I would be very surprised if, ultimately, Delaware's authority under the Coastal Zone Act isn't pre-empted by the federal permits, and federal authority to regulate interstate commerce on navigable waterways.
Coincidentally, that doctrine goes all the way back to a John Marshall decision on the subject of building a dam on Blackbird Creek.
http://press-pubs.uchicago.edu/founders/documents/a1_8_3_commerces20.html
The act of assembly by which the plaintiffs were authorized to construct their dam, shows plainly that this is one of those many creeks, passing through a deep level marsh adjoining the Delaware, up which the tide flows for some distance. The value of the property on its banks must be enhanced by excluding the water from the marsh, and the health of the inhabitants probably improved. Measures calculated to produce these objects, provided they do not come into collision with the powers of the general government, are undoubtedly within those which are reserved to the states.
...
The counsel for the plaintiffs in error insist that it comes in conflict with the power of the United States "to regulate commerce with foreign nations, and among the several states." If Congress had passed any act which bore upon the case, any act in execution of the power to regulate commerce, the object of which was to control state legislation over those small navigable creeks into which the tide flows, and which abound throughout the lower country of the middle and southern states; we should feel not much difficulty in saying that a state law coming in conflict with such act would be void. But Congress has passed no such act. The repugnancy of the law of Delaware to the Constitution is placed entirely on its repugnancy to the power to regulate commerce with foreign nations and among the several states; a power which has not been so exercised as to affect the question.

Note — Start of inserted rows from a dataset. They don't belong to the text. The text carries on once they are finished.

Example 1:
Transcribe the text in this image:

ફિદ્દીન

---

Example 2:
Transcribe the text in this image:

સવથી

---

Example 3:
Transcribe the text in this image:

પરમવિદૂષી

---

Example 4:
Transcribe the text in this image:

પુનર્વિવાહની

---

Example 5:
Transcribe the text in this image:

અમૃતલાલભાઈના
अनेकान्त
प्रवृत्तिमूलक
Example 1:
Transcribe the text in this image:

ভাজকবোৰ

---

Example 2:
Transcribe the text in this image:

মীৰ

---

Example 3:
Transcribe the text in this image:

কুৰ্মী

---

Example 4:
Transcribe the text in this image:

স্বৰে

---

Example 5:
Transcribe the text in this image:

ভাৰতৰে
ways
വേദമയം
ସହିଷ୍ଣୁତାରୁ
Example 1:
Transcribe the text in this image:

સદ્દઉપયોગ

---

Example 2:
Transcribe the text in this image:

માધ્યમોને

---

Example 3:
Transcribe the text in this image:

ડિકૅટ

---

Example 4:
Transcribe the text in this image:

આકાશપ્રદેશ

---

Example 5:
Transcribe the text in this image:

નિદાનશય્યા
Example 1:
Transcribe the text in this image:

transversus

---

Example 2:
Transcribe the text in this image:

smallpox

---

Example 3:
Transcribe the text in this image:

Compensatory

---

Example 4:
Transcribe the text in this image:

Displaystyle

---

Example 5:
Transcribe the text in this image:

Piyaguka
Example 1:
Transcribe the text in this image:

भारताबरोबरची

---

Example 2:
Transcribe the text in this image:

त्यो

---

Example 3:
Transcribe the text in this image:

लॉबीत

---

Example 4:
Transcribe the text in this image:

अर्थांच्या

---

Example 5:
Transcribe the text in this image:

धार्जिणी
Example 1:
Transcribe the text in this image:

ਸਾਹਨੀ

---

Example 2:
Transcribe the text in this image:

The difference here is that LNG importation and the facility permits *are* the subject of federal regulation of foreign and interstate commerce. So you have a conflict between the federal government granting permission to a project involving an interstate navigable waterway, and the state government asserting authority to stop it.
Gibbons v. Ogden is right on point. New York had granted a monopoly to the Fulton company to operate steamboats in New York's waters, including the Hudson Bay. A New Jersey company sought to also operate steamboats from New Jersey, crossing New York's waters.
http://www.tourolaw.edu/patch/Gibbons/This court is of opinion that so much of the several laws of the state of New York as prohibits vessels, licensed according to the laws of the United States, from navigating the waters of the state of New York, by means of fire or steam, is repugnant to the said Constitution and void.The amazing thing about the BP project is that the LNG tankers draw about 36 feet, and the river channel depth is maintained at about 40 feet by dredging. The Salem/Hope Creek complex has igniters surrounding it, so that any leak will be lit and blown back at Port Penn, in order to keep the plants safe. But, along with closing the Del. Mem. Br. every time one of these things comes through, one wonders whether using a site further south, and running a pipeline, might be a better idea.